Willibrord Benzler

Uit Wikipedia, de vrije encyclopedie
Karl Benzler als bisschop van Metz
Aartsabdij van Beuron van de orde der Benedictijnen
Grafsteen in Beuron
Gedenkplaat in de kathedraal van Metz

Karl Heinrich Johannes Benzler, met kloosternaam Willibrord (Niederhemer, 16 oktober 1853Baden-Baden, 16 april 1921) was een Duitse abt benedictijn, bisschop van Metz (1901-1919) en titulair aartsbisschop van Antalya (1919-1921).[1] Hij was als Duitser bisschop in Metz in de periode van aanhechting van Elzas-Lotharingen aan het Duitse Keizerrijk.

Levensloop[bewerken | brontekst bewerken]

Jonge jaren[bewerken | brontekst bewerken]

Benzler volgde middelbare school in Münster in de Pruisische provincie Westfalen. Hij wilde architectuur studeren in Keulen, maar koos toch voor studies theologie en filosofie aan de universiteit van Innsbruck (1871). Hij verhuisde naar Oostenrijk-Hongarije. Zijn ouders waren overleden en jezuïeten trokken zich zijn opvoeding aan. Om deze reden verbleef hij aan het internationale Jezuïetenhuis Collegium Canisianum in Innsbruck. In 1874 weigerde hij jezuïet te worden en verliet hij voorlopig Oostenrijk.

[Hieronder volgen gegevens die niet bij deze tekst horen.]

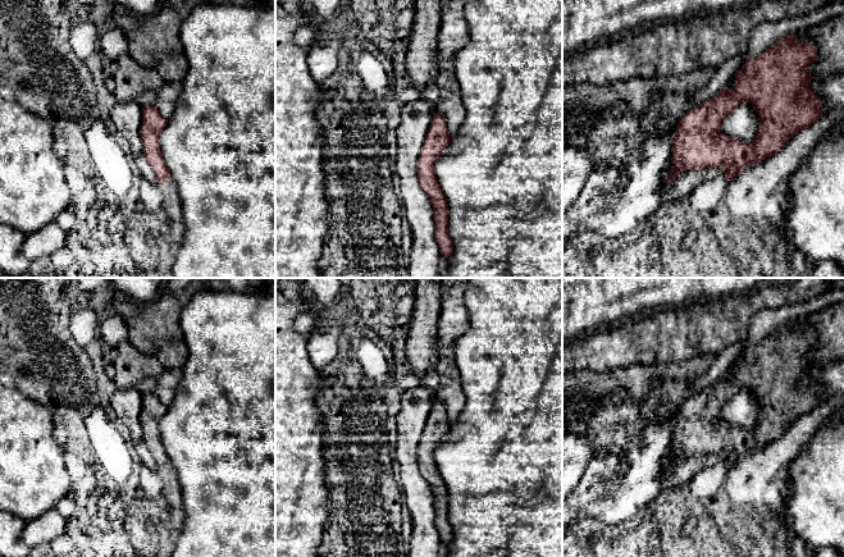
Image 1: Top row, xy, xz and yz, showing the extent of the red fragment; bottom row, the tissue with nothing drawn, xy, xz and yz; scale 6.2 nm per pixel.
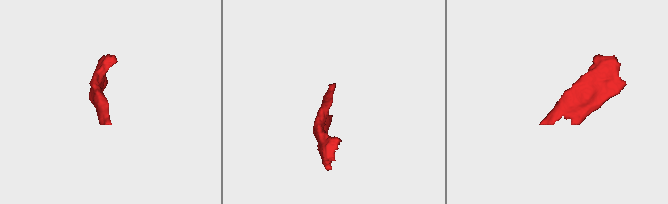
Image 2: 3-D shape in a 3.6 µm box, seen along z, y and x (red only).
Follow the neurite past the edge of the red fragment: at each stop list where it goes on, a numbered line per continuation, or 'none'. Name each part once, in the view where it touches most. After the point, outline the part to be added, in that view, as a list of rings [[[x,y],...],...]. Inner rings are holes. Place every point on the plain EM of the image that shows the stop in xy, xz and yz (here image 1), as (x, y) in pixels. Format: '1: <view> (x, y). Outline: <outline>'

Benedictijn[bewerken | brontekst bewerken]

Hij werd benedictijn in de aartsabdij van Beuron in het groothertogdom Baden. In 1877 werd hij tot priester gewijd in het klooster van Volders in Tirol. Zijn kloosternaam was Willibrord.

Benzler maakte carrière bij de orde der benedictijnen. Hij werd prior van de abdij van Seckau in Stiermarken (1883-1887) en prior in de aartsabdij Beuron (1887-1892). Vervolgens kreeg hij de functie van prior in de abdij van Maria Laach en werd er bovendien de eerste abt[2] (1892-1901). De abtswijding vond plaats in Beuron. Wanneer de Beuroner congregatie een abdij oprichtte in Jeruzalem was hij actief betrokken en verbleef in het Heilig Land (1900).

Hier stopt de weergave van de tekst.